Les Premiers, les derniers

Sacré road movie

Deux mercenaires recherchent un téléphone volé et tombent sur plus féroces qu’eux, et aussi plus purs… Itinéraire d’une rédemption originale. Ça décoiffe, ça dérouille, ça désopile. Normal, c’est signé Bouli Lanners.

Quatrième long-métrage de l’acteur belge Bouli Lanners qui a promené sa carcasse chez Olivier Jahan, Kervern et Delépine, Jacques Audiard ou Albert Dupontel, Les Premiers, les derniers est un road movie déjanté, nostalgique et sublime.
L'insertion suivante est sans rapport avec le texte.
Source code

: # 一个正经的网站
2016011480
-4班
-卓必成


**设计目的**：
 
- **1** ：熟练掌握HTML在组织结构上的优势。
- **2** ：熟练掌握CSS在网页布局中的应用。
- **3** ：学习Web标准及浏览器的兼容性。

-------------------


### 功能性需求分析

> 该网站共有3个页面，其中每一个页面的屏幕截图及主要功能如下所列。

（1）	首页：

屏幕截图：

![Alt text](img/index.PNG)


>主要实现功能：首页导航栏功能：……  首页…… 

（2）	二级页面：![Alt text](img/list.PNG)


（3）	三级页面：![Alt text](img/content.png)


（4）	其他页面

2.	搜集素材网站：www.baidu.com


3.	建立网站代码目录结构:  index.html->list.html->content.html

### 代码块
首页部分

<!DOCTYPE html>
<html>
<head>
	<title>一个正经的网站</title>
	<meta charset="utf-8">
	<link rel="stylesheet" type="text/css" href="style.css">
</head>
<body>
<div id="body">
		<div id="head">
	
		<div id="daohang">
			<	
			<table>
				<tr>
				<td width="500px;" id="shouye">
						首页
Pas dépaysés par rapport à Supernova, Eldorado ou Les Géants, odes généreuses et itinérantes aux exclus, aux bras cassés, on y suit les pas de deux mercenaires, Cochise et Gilou, flanqués de leur petit chien, envoyés par un truand influent à la recherche de son téléphone portable volé comportant un enregistrement compromettant.

Comme toujours, ce qui compte dans cette balade traversant des paysages (de France) magnifiques et désolés, ce sont les rencontres. Et elles sont à la hauteur, car les comédiens qui les incarnent sont tous déments. Un couple de jeunes amoureux marginaux craignant la fin du monde (Aurore Broutin, David Murgia), une mère célibataire désabusée (Suzanne Clément), un cadavre momifié sans sépulture, des tueurs à la gâchette facile (Serge Riaboukine, Lionel Abelanski), un homme (Philippe Rebbot) nommé Jésus.

Après Le Tout Nouveau Testament de Jaco Van Dormael, force est de constater que la religion catholique (détournée, évidemment) semble un sujet de prédilection chez nos amis d’Outre-Quiévrain. Ici, Bouli Lanners creuse le même sillon que dans ses films précédents, en y ajoutant un parfum d’apocalypse et de couple originel (original). Il exalte ce qu’il y a de sacré en l’homme à travers un échantillon bigarré d’humanité, un aréopage d’âmes errantes, d’égarés, de laissés-pour-compte. Il observe la naissance d’une étincelle de compassion chez des chasseurs de primes, cow-boys sans chevaux, motards sans moto, égarés hors d’un vieux film d’antan, traînant avec eux les couleurs entre noir et blanc et sépia d’un western fatigué.

Il convoque un cinéma populaire et singulier, simple et exigeant, où les grands espaces sont reliés par des ponts qui vont de n’importe où à nulle part, où la musique s’impose comme un personnage à part entière, où les visages et les corps des acteurs (Dupontel et Lanners en tête) s’épanouissent loin des formatages, où les voix sont aussi travaillées que les dialogues, sans que jamais l’on entende le soupçon d’un effort. Et où l’arrivée de deux personnages de vieillards sages, incarnés par deux acteurs emblématiques porteurs de toutes leurs incarnations sur grand écran (Michael Lonsdale et Max Von Sydow), vous réjouit en même temps qu’un frisson d’émotion vous parcourt l’échine.